THE TASK: Retype all material exactly. Pictures stay out of the copy.

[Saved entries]
▬▬▬
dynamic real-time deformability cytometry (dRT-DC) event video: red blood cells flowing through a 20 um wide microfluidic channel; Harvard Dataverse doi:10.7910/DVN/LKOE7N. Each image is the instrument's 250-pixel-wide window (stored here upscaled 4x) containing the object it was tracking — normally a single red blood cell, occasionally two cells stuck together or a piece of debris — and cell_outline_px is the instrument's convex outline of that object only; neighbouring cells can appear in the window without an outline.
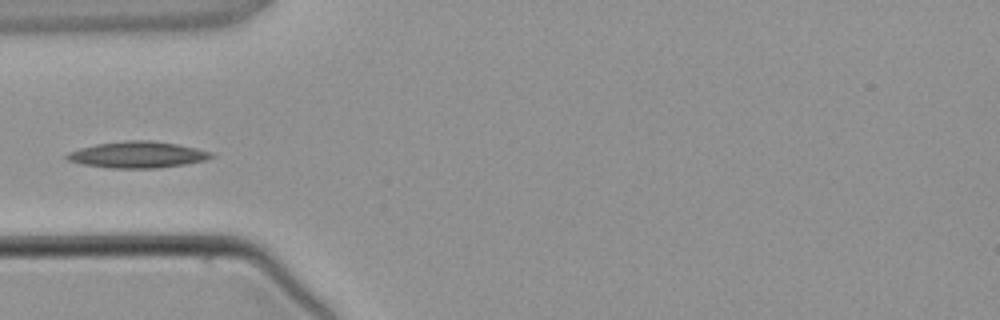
{"species": "common noctule bat (a hibernating species)", "species_latin": "Nyctalus noctula", "temperature_condition": "warm", "stored_images_in_passage": 2, "camera_frame_rate_fps": 3000, "um_per_image_px": 0.085, "animal": {"sex": "male", "body_mass_g": 21.5, "forearm_length_mm": 52.0}, "frame": {"image": 1, "passage_image": 1, "time_ms": 0.0, "image_size_px": [1000, 320], "cell_outline_px": [[216, 156], [208, 160], [184, 164], [156, 168], [112, 168], [84, 164], [68, 160], [64, 156], [68, 152], [80, 148], [96, 144], [128, 140], [148, 140], [176, 144], [196, 148], [212, 152]], "centroid_in_image_um": [11.72, 13.15], "position_along_channel_um": 73.3, "area_um2": 22.08}}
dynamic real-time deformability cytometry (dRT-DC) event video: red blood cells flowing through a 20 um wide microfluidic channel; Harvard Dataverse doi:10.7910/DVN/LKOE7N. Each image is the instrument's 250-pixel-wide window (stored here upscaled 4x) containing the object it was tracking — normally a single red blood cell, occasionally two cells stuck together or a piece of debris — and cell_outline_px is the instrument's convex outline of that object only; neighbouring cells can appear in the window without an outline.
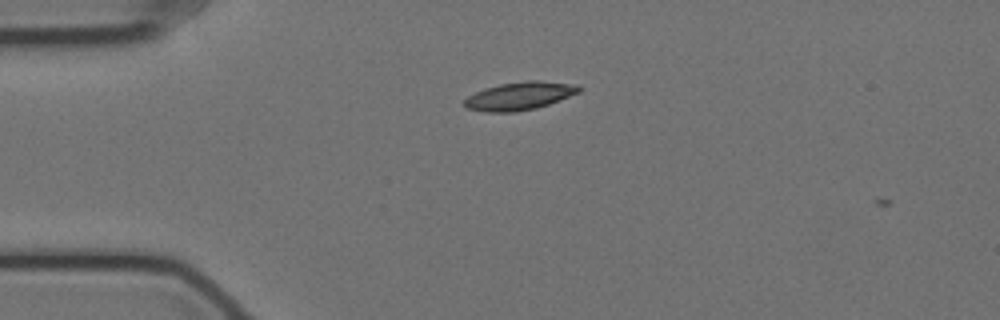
{"species": "Egyptian fruit bat (a non-hibernating species)", "species_latin": "Rousettus aegyptiacus", "temperature_condition": "cold", "stored_images_in_passage": 5, "camera_frame_rate_fps": 3000, "um_per_image_px": 0.085, "animal": {"sex": "female"}, "frame": {"image": 1, "passage_image": 4, "time_ms": 1.0, "image_size_px": [1000, 320], "cell_outline_px": [[580, 92], [548, 104], [536, 108], [516, 112], [484, 112], [468, 108], [460, 104], [468, 96], [484, 88], [500, 84], [528, 80], [536, 80], [576, 84], [580, 88]], "centroid_in_image_um": [44.12, 8.16], "position_along_channel_um": 40.9, "area_um2": 18.73}}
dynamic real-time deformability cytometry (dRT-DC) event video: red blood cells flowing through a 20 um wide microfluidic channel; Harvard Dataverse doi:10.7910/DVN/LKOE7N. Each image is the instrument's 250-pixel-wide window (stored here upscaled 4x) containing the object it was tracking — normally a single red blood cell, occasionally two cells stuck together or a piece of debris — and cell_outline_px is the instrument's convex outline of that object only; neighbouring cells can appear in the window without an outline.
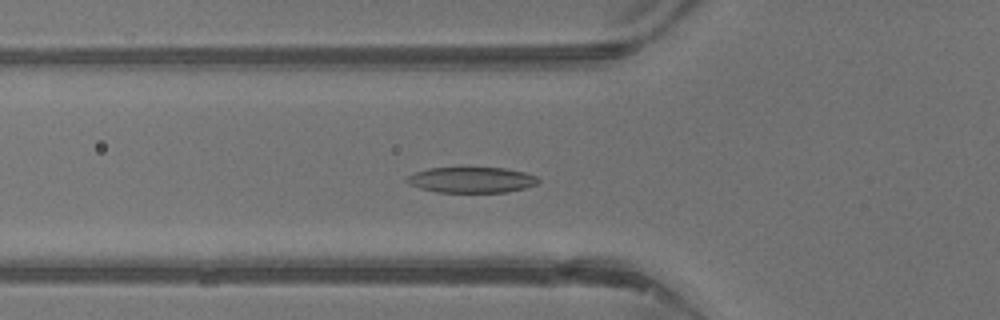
{"species": "common noctule bat (a hibernating species)", "species_latin": "Nyctalus noctula", "temperature_condition": "warm", "stored_images_in_passage": 32, "camera_frame_rate_fps": 3000, "um_per_image_px": 0.085, "animal": {"sex": "male", "body_mass_g": 13.3}, "frame": {"image": 1, "passage_image": 5, "time_ms": 1.333, "image_size_px": [1000, 320], "cell_outline_px": [[540, 180], [536, 184], [524, 188], [508, 192], [436, 192], [420, 188], [408, 184], [404, 180], [408, 176], [416, 172], [428, 168], [504, 168], [524, 172], [536, 176]], "centroid_in_image_um": [40.06, 15.29], "position_along_channel_um": 85.7, "area_um2": 19.59}}
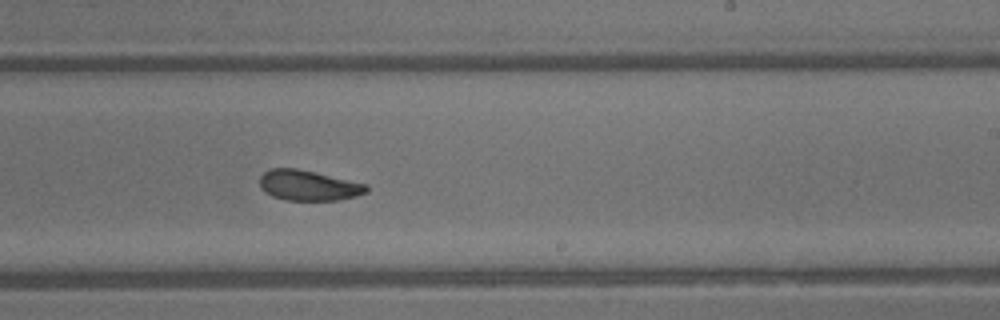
{"frame": {"image": 2, "passage_image": 16, "time_ms": 5.0, "image_size_px": [1000, 320], "cell_outline_px": [[368, 192], [356, 196], [336, 200], [284, 200], [272, 196], [264, 192], [260, 188], [260, 176], [264, 172], [272, 168], [296, 168], [368, 184]], "centroid_in_image_um": [26.2, 15.76], "position_along_channel_um": 262.8, "area_um2": 18.9}}
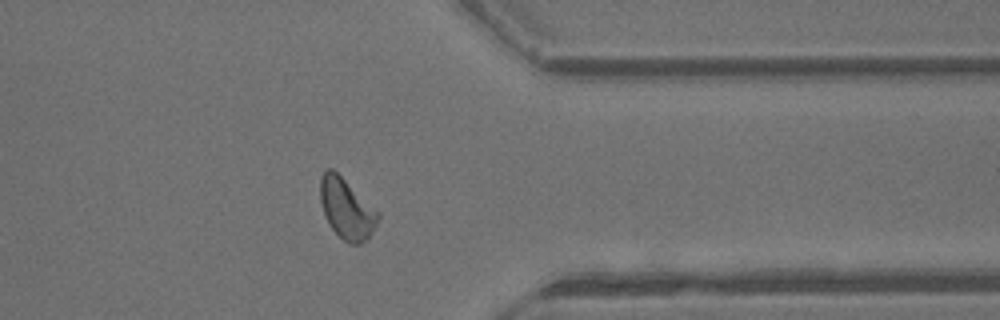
{"frame": {"image": 3, "passage_image": 24, "time_ms": 7.667, "image_size_px": [1000, 320], "cell_outline_px": [[380, 216], [376, 224], [368, 236], [360, 244], [348, 244], [332, 228], [324, 212], [320, 200], [320, 176], [328, 168], [332, 168], [380, 212]], "centroid_in_image_um": [29.46, 17.72], "position_along_channel_um": 381.9, "area_um2": 19.94}, "authors_computed_cell_mechanics": {"area_um2": 19.652, "velocity_mm_per_s": 4.8156, "shape_relaxation_time_tau1_ms": 3.1442, "shape_relaxation_time_tau2_ms": 2.0838, "deformation_change_tau1": 0.1484, "deformation_change_tau2": 0.0956}}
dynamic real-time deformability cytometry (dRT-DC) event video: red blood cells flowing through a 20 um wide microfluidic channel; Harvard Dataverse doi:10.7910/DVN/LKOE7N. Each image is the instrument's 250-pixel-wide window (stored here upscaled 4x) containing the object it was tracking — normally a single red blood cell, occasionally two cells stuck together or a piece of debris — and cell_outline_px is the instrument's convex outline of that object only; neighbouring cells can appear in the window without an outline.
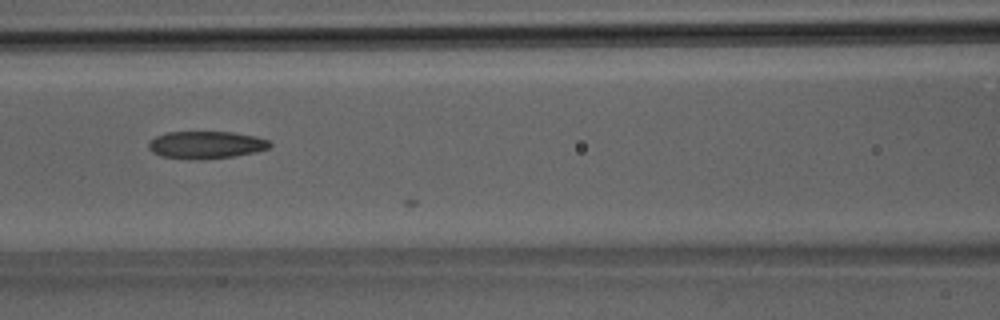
{"species": "Egyptian fruit bat (a non-hibernating species)", "species_latin": "Rousettus aegyptiacus", "temperature_condition": "room temperature", "stored_images_in_passage": 14, "camera_frame_rate_fps": 3000, "um_per_image_px": 0.085, "animal": {"sex": "male"}, "frame": {"image": 1, "passage_image": 12, "time_ms": 3.667, "image_size_px": [1000, 320], "cell_outline_px": [[272, 144], [268, 148], [256, 152], [232, 156], [204, 160], [192, 160], [160, 156], [152, 152], [148, 148], [148, 140], [156, 136], [168, 132], [232, 132], [256, 136], [268, 140]], "centroid_in_image_um": [17.48, 12.32], "position_along_channel_um": 149.1, "area_um2": 19.59}}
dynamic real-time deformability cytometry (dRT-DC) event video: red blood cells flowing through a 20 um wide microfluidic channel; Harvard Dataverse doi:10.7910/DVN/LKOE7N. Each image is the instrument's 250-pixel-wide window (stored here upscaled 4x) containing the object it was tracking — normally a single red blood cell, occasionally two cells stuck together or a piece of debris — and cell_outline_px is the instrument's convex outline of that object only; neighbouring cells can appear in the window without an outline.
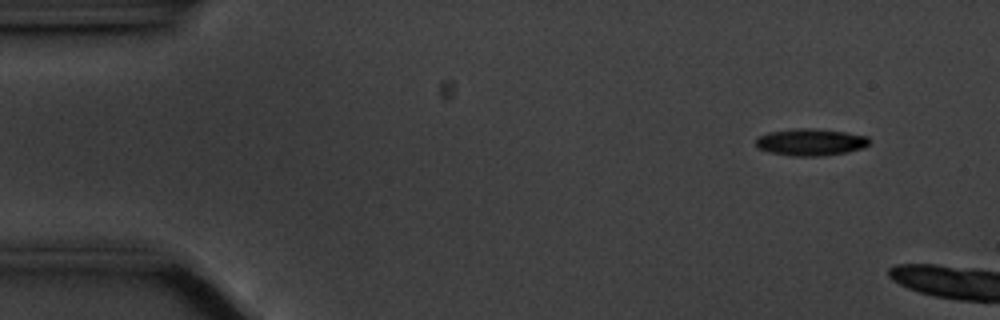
▬▬▬
OUTPUT OF THE EXERCISE:
dynamic real-time deformability cytometry (dRT-DC) event video: red blood cells flowing through a 20 um wide microfluidic channel; Harvard Dataverse doi:10.7910/DVN/LKOE7N. Each image is the instrument's 250-pixel-wide window (stored here upscaled 4x) containing the object it was tracking — normally a single red blood cell, occasionally two cells stuck together or a piece of debris — and cell_outline_px is the instrument's convex outline of that object only; neighbouring cells can appear in the window without an outline.
{"species": "common noctule bat (a hibernating species)", "species_latin": "Nyctalus noctula", "temperature_condition": "warm", "stored_images_in_passage": 2, "camera_frame_rate_fps": 3000, "um_per_image_px": 0.085, "animal": {"sex": "male", "body_mass_g": 21.5, "forearm_length_mm": 52.0}, "frame": {"image": 1, "passage_image": 1, "time_ms": 0.0, "image_size_px": [1000, 320], "cell_outline_px": [[216, 156], [208, 160], [184, 164], [156, 168], [112, 168], [84, 164], [68, 160], [64, 156], [68, 152], [80, 148], [96, 144], [128, 140], [148, 140], [176, 144], [196, 148], [212, 152]], "centroid_in_image_um": [11.72, 13.15], "position_along_channel_um": 73.3, "area_um2": 22.08}}
dynamic real-time deformability cytometry (dRT-DC) event video: red blood cells flowing through a 20 um wide microfluidic channel; Harvard Dataverse doi:10.7910/DVN/LKOE7N. Each image is the instrument's 250-pixel-wide window (stored here upscaled 4x) containing the object it was tracking — normally a single red blood cell, occasionally two cells stuck together or a piece of debris — and cell_outline_px is the instrument's convex outline of that object only; neighbouring cells can appear in the window without an outline.
{"species": "Egyptian fruit bat (a non-hibernating species)", "species_latin": "Rousettus aegyptiacus", "temperature_condition": "cold", "stored_images_in_passage": 5, "camera_frame_rate_fps": 3000, "um_per_image_px": 0.085, "animal": {"sex": "female"}, "frame": {"image": 1, "passage_image": 4, "time_ms": 1.0, "image_size_px": [1000, 320], "cell_outline_px": [[580, 92], [548, 104], [536, 108], [516, 112], [484, 112], [468, 108], [460, 104], [468, 96], [484, 88], [500, 84], [528, 80], [536, 80], [576, 84], [580, 88]], "centroid_in_image_um": [44.12, 8.16], "position_along_channel_um": 40.9, "area_um2": 18.73}}
dynamic real-time deformability cytometry (dRT-DC) event video: red blood cells flowing through a 20 um wide microfluidic channel; Harvard Dataverse doi:10.7910/DVN/LKOE7N. Each image is the instrument's 250-pixel-wide window (stored here upscaled 4x) containing the object it was tracking — normally a single red blood cell, occasionally two cells stuck together or a piece of debris — and cell_outline_px is the instrument's convex outline of that object only; neighbouring cells can appear in the window without an outline.
{"species": "common noctule bat (a hibernating species)", "species_latin": "Nyctalus noctula", "temperature_condition": "warm", "stored_images_in_passage": 32, "camera_frame_rate_fps": 3000, "um_per_image_px": 0.085, "animal": {"sex": "male", "body_mass_g": 13.3}, "frame": {"image": 1, "passage_image": 5, "time_ms": 1.333, "image_size_px": [1000, 320], "cell_outline_px": [[540, 180], [536, 184], [524, 188], [508, 192], [436, 192], [420, 188], [408, 184], [404, 180], [408, 176], [416, 172], [428, 168], [504, 168], [524, 172], [536, 176]], "centroid_in_image_um": [40.06, 15.29], "position_along_channel_um": 85.7, "area_um2": 19.59}}
{"frame": {"image": 2, "passage_image": 16, "time_ms": 5.0, "image_size_px": [1000, 320], "cell_outline_px": [[368, 192], [356, 196], [336, 200], [284, 200], [272, 196], [264, 192], [260, 188], [260, 176], [264, 172], [272, 168], [296, 168], [368, 184]], "centroid_in_image_um": [26.2, 15.76], "position_along_channel_um": 262.8, "area_um2": 18.9}}
{"frame": {"image": 3, "passage_image": 24, "time_ms": 7.667, "image_size_px": [1000, 320], "cell_outline_px": [[380, 216], [376, 224], [368, 236], [360, 244], [348, 244], [332, 228], [324, 212], [320, 200], [320, 176], [328, 168], [332, 168], [380, 212]], "centroid_in_image_um": [29.46, 17.72], "position_along_channel_um": 381.9, "area_um2": 19.94}, "authors_computed_cell_mechanics": {"area_um2": 19.652, "velocity_mm_per_s": 4.8156, "shape_relaxation_time_tau1_ms": 3.1442, "shape_relaxation_time_tau2_ms": 2.0838, "deformation_change_tau1": 0.1484, "deformation_change_tau2": 0.0956}}
dynamic real-time deformability cytometry (dRT-DC) event video: red blood cells flowing through a 20 um wide microfluidic channel; Harvard Dataverse doi:10.7910/DVN/LKOE7N. Each image is the instrument's 250-pixel-wide window (stored here upscaled 4x) containing the object it was tracking — normally a single red blood cell, occasionally two cells stuck together or a piece of debris — and cell_outline_px is the instrument's convex outline of that object only; neighbouring cells can appear in the window without an outline.
{"species": "Egyptian fruit bat (a non-hibernating species)", "species_latin": "Rousettus aegyptiacus", "temperature_condition": "room temperature", "stored_images_in_passage": 14, "camera_frame_rate_fps": 3000, "um_per_image_px": 0.085, "animal": {"sex": "male"}, "frame": {"image": 1, "passage_image": 12, "time_ms": 3.667, "image_size_px": [1000, 320], "cell_outline_px": [[272, 144], [268, 148], [256, 152], [232, 156], [204, 160], [192, 160], [160, 156], [152, 152], [148, 148], [148, 140], [156, 136], [168, 132], [232, 132], [256, 136], [268, 140]], "centroid_in_image_um": [17.48, 12.32], "position_along_channel_um": 149.1, "area_um2": 19.59}}
dynamic real-time deformability cytometry (dRT-DC) event video: red blood cells flowing through a 20 um wide microfluidic channel; Harvard Dataverse doi:10.7910/DVN/LKOE7N. Each image is the instrument's 250-pixel-wide window (stored here upscaled 4x) containing the object it was tracking — normally a single red blood cell, occasionally two cells stuck together or a piece of debris — and cell_outline_px is the instrument's convex outline of that object only; neighbouring cells can appear in the window without an outline.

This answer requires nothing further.